Yesterday CC and I took a trip to a farm selling hens and met hundreds of them. Of most colours, sizes and all very noisy! The farmer reckoned that at three years old my hens were finished laying and offered to home them for me with his hens. He pointed out some “retired ladies” clucking happily amongst his own hens. This option offered me the opportunity to buy new laying hens and avoid the difficulties of introducing them to the older girls by removing the older girls altogether. it has always been my worry how to deal with introducing new hens into a well established flock. Apollo and Darling have not laid eggs for quite some months now and this is the time of year when new hens are at the “point of lay” at 16-18 weeks. It may seem very harsh but in the end it was an economic rather than an emotional choice. I keep hens for very different reasons to why we have dogs. Hens are not really pets. They are entertaining and pretty to look at but their purpose here is to provide eggs. We have already had to deal with the loss in the deaths of both Sweet Violet and Colonel Saunders.
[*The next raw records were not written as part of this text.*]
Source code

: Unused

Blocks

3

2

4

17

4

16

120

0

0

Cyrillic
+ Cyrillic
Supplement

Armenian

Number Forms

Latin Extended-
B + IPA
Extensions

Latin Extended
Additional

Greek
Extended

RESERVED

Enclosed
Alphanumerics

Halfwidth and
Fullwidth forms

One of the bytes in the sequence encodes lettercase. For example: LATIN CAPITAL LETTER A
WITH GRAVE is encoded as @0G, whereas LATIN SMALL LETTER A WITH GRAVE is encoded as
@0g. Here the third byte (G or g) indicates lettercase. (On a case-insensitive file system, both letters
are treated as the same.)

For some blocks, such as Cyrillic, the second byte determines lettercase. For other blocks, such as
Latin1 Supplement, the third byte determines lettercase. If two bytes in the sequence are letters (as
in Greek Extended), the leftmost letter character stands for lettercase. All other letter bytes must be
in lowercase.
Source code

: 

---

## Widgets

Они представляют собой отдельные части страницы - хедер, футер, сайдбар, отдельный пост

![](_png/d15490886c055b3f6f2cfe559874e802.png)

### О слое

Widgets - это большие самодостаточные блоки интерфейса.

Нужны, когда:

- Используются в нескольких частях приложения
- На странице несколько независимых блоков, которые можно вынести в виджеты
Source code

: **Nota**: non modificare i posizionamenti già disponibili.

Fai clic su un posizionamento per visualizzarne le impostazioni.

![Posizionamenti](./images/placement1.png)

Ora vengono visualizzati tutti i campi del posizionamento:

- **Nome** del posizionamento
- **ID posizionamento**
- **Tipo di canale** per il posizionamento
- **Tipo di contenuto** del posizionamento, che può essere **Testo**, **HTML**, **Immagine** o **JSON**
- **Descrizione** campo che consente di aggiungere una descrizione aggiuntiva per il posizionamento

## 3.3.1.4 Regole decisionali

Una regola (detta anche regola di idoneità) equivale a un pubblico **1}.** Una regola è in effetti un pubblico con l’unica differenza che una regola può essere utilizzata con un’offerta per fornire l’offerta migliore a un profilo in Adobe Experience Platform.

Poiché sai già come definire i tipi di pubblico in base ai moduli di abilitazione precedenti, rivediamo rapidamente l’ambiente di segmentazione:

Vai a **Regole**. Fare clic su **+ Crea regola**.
Apollo and Darling have not been disposed of but will hopefully enjoy their time as city birds retired to the country. The old hens have gone to live in a large community of old and young hens where two extra non laying mouths to feed are not a problem. 

So this morning our girls journeyed from the Big City to start a new life with lots of new friends out in the countryside. They appeared to be settling in well by the time I left.

Here are some of their new sisters – 

The eldest Gillyboy took these photos yesterday in anticipation of the departure of his feathered friends. I think they sum these lovely girls and their wonderful friendship up very well. Thanks Matthew.